Wednesday, March 21, 2012

The Thesis Statement

The thesis statement is the thing one is trying to prove in a written piece of persuasion. The thesis statement is used in reports that take a position, literary analysis, themes, critiques, and essays that answer questions. The opening paragraph of a persuasive written work, while beginning with a hook, the question, subject or work at hand, and any background necessary for understanding, should end in a well-formed thesis statement.

The thesis statement is the “Pow!” of the opening argument of a case. Every persuasive written piece has the sense of a court case with the opening statement, evidence, and concluding statement.
The easy way to construct a thesis statement is to utilize the following phrase as “training wheels” to guide what you will say in your thesis: “In this essay I will prove . . .” In other words, the thesis statement states what you will bring evidence in to prove a persuasively written piece. For example, if you fill in the guide with “In this essay I will prove racism is wrong,” your thesis is: “Racism is wrong.” A thesis is a soapbox to stand on and one should kick off the training wheels once one understands what it is they are trying to say.
If a person is trying to write the classic five paragraph essay, s/he can add three pieces of evidence—one for each body paragraph—to the statement they have developed as the thing they are trying to prove.
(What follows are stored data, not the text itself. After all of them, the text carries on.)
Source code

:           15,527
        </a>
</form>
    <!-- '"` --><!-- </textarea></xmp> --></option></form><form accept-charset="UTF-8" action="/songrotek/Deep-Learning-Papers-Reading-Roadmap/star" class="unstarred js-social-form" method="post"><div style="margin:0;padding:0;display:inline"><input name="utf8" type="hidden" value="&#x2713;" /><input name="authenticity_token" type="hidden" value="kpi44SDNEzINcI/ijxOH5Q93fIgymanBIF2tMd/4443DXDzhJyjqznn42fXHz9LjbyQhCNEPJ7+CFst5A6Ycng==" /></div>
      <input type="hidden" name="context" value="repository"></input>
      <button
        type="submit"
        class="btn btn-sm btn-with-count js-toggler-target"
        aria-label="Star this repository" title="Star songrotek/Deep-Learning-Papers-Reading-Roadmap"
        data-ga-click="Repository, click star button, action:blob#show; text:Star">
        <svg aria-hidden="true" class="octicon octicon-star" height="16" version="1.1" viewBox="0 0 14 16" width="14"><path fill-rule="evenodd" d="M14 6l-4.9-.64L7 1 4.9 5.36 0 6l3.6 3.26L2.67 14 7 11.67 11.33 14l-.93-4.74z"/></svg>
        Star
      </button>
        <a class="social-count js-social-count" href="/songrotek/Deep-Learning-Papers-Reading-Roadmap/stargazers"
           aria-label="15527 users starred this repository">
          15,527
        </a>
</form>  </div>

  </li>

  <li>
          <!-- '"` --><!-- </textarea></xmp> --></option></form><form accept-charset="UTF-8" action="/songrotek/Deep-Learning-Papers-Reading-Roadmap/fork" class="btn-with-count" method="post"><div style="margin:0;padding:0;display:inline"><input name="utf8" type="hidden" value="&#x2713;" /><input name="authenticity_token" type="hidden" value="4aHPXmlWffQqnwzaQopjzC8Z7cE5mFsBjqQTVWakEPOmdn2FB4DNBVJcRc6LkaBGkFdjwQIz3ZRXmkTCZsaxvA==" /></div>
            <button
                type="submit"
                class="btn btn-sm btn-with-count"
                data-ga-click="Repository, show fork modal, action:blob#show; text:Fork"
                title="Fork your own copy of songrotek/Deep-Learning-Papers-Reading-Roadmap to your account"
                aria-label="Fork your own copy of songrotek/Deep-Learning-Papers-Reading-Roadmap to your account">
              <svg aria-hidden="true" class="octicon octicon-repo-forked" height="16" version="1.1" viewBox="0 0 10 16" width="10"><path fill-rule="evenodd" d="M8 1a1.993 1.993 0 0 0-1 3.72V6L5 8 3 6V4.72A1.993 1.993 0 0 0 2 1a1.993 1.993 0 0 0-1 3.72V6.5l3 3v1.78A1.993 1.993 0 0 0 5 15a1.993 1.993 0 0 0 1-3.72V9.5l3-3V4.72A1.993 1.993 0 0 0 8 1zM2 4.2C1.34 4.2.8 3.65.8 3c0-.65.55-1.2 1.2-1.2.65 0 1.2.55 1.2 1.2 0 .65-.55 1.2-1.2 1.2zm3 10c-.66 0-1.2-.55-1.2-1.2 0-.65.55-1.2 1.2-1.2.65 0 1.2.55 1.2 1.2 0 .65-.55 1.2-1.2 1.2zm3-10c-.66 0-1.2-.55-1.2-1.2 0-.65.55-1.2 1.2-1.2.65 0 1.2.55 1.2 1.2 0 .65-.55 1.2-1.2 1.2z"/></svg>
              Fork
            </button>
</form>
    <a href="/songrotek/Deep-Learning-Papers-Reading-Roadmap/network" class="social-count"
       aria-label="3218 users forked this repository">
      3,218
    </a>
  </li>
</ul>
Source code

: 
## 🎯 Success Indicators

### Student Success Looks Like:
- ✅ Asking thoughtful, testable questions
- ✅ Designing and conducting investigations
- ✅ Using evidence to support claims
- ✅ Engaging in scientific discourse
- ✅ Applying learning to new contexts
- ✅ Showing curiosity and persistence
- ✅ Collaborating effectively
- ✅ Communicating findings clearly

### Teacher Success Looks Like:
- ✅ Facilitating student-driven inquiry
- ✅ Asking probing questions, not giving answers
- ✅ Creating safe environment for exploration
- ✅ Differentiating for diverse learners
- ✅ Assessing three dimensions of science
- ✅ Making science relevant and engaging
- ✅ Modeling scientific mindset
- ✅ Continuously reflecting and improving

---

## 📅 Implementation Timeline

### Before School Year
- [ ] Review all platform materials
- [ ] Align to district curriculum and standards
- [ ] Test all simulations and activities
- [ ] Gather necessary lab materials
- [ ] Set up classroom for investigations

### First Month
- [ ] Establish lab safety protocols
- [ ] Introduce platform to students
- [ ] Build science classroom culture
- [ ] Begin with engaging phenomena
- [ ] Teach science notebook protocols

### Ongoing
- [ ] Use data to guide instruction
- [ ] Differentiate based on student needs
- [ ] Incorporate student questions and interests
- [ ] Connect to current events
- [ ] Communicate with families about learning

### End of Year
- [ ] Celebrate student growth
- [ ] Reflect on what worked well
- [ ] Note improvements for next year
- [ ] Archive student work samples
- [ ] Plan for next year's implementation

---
For example, “Racism is wrong because it often causes violence, hurts other people’s feelings, and leaves people out.” If I were reading this thesis at the end of an introductory paragraph, I would expect to read about the violence racism causes in the next paragraph, the third paragraph (second body paragraph) would be about how racism damages emotions, the fourth paragraph (third body paragraph) would be about how racism excludes people. The essay would then end in a concluding paragraph.